A review [126] of recent research in the prevention, diagnosis, and treatment of trachoma concluded that the SAFE strategy's mass treatment with antibiotics is the mainstay of trachoma treatment and is why community-targeted strategies are key to program success. Future research could focus on optimizing mass treatment by investigating integrated monitoring and treatment strategies at a community level. While the review covers a narrower timeframe and scope of literature, the most important conclusion reflects an overall finding of this current review—that trachoma elimination is possible even in hyperendemic communities [126].

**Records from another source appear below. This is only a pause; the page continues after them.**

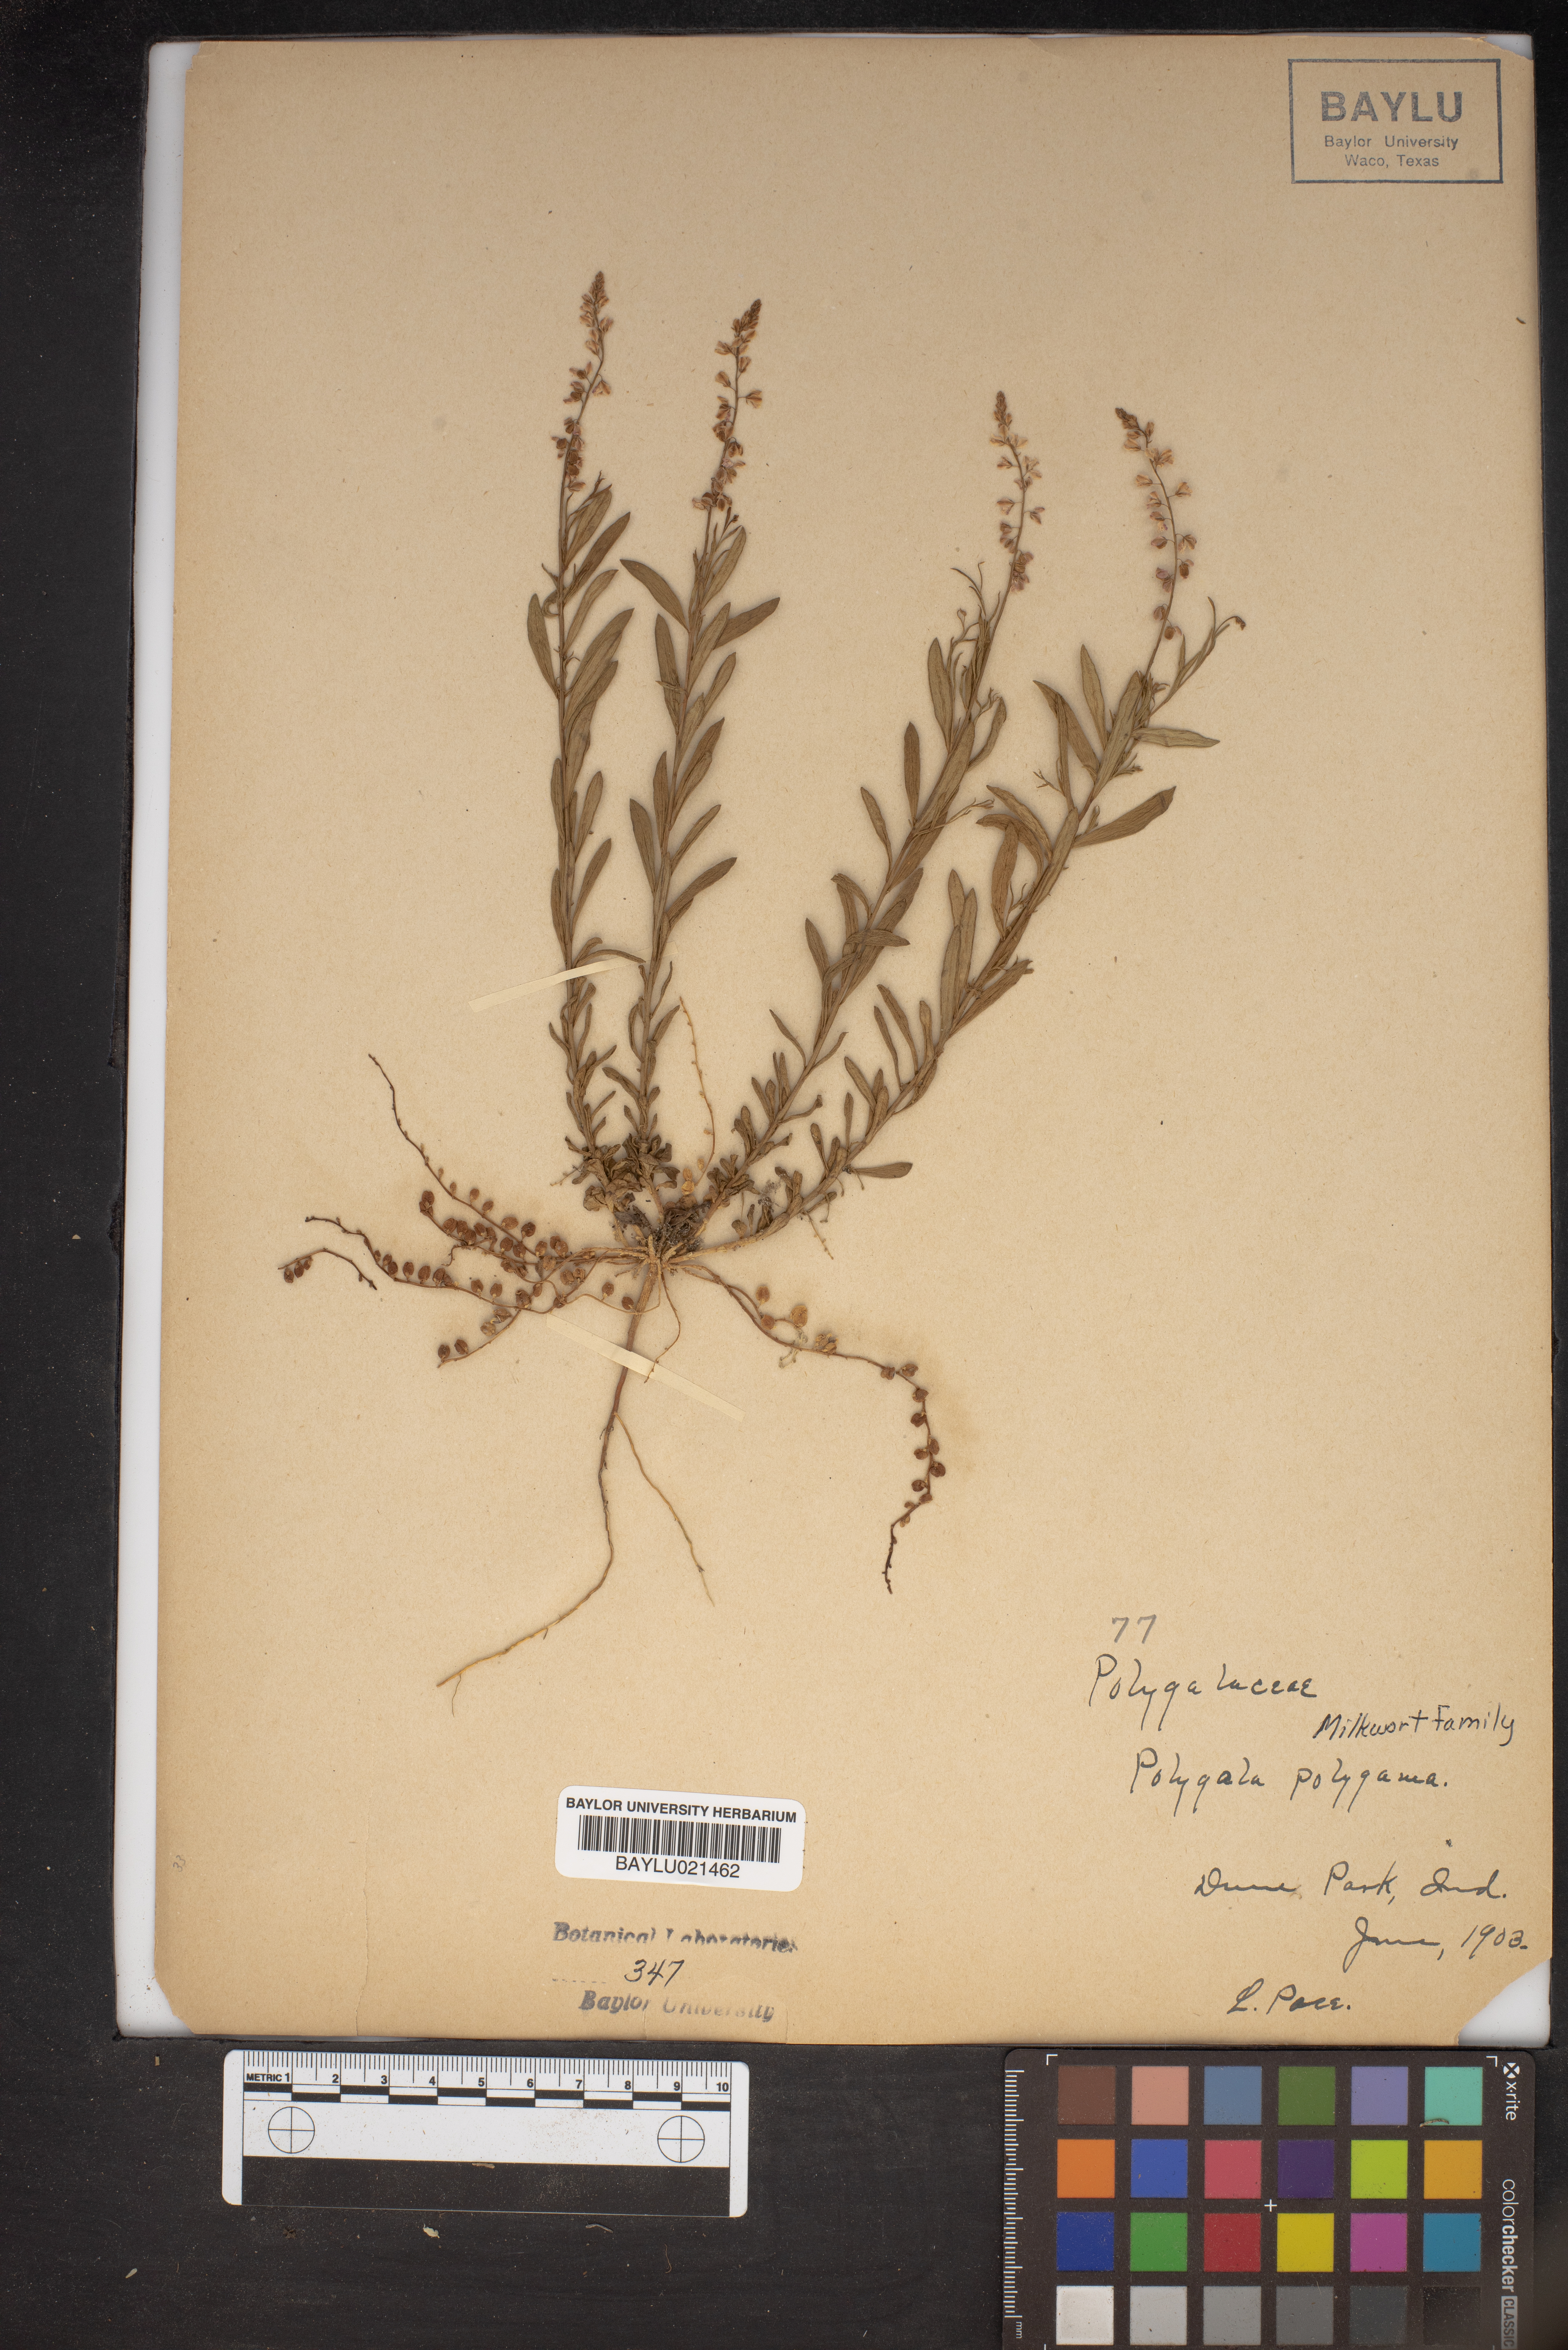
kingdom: Plantae
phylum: Tracheophyta
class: Magnoliopsida
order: Fabales
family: Polygalaceae
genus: Polygala
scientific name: Polygala polygama
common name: Bitter milkwort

This current review included a considerable more number of studies related to the SAFE strategy and/or its specific components spanning 15 years from 1998 through February 2013. However, it is necessary to reiterate that this review does not include every publication from that time frame, which may be a potential limitation and lead to bias. The focus was on original findings of the literature as they related to the overall effectiveness of the SAFE strategy. Much more literature is currently available on the genetic make-up, predictor models, and pathogenesis of trachoma, which may be a further indication of risk factors and prevention methods. Another limitation of this review is that it included all types of studies and levels of evidence. Some of the findings from the studies included in this study may be weak based on study design and/or based on very limited sample sizes that might lead to bias, and this review does not evaluate the studies based on their strength and high-level evidence. A systematic review on the SAFE strategy would be needed for this type of analysis. Also, randomized controlled trials, which are considered the gold standard of evidence, are very limited in trachoma research. What are needed are more clinical trials, not only in hyperendemic communities, but also in communities with low prevalence, with research questions based on the ongoing puzzlements of trachoma control and prevention to improve screening and diagnosis of infection, to introduce better techniques to improve surgical outcome, to increase the effect of mass treatment of azithromycin (particularly on recurrence of infection), and to seek to understand and better implement hygiene and environmental improvements. At the same time, the local surveys, cross-sectional population studies, and risk factors assessments reviewed still bear merit considering that the focus on trachoma control and prevention strategy is increasingly aimed at the local community.
10. Conclusions
The global elimination of trachoma is approaching reality. This current review further revealed that it is generally agreed that scale-up is needed for all SAFE components, but more evidence is needed to show that scale-up by NTD integration will specifically improve trachoma control. More research is also needed in understanding the effect and impact of environmental improvements on prevention. Finally, as more endemic countries/regions become involved in trachoma control thanks to the global awareness raised by GET 2020, more research should be generated from communities outside of Africa and Asia.
Conflict of Interests
Lavett declares that there is no conflict of interests; Lansingh is an employee of the International Association for the Prevention of Blindness (IAPB); Carter is an paid consultant to IAPB; Eckert: paid consultant to Strategic Solutions; Silva: employee of Pan American Health Organization (PAHO).
Acknowledgments
The costs involved in the preparation and publication of this paper have been partially funded by ORBIS, which had no involvement in the preparation of the paper. The authors greatly acknowledge the assistance of Dr. Danny Haddad (International Trachoma Initiative) for the critical review of the paper and making invaluable suggestions.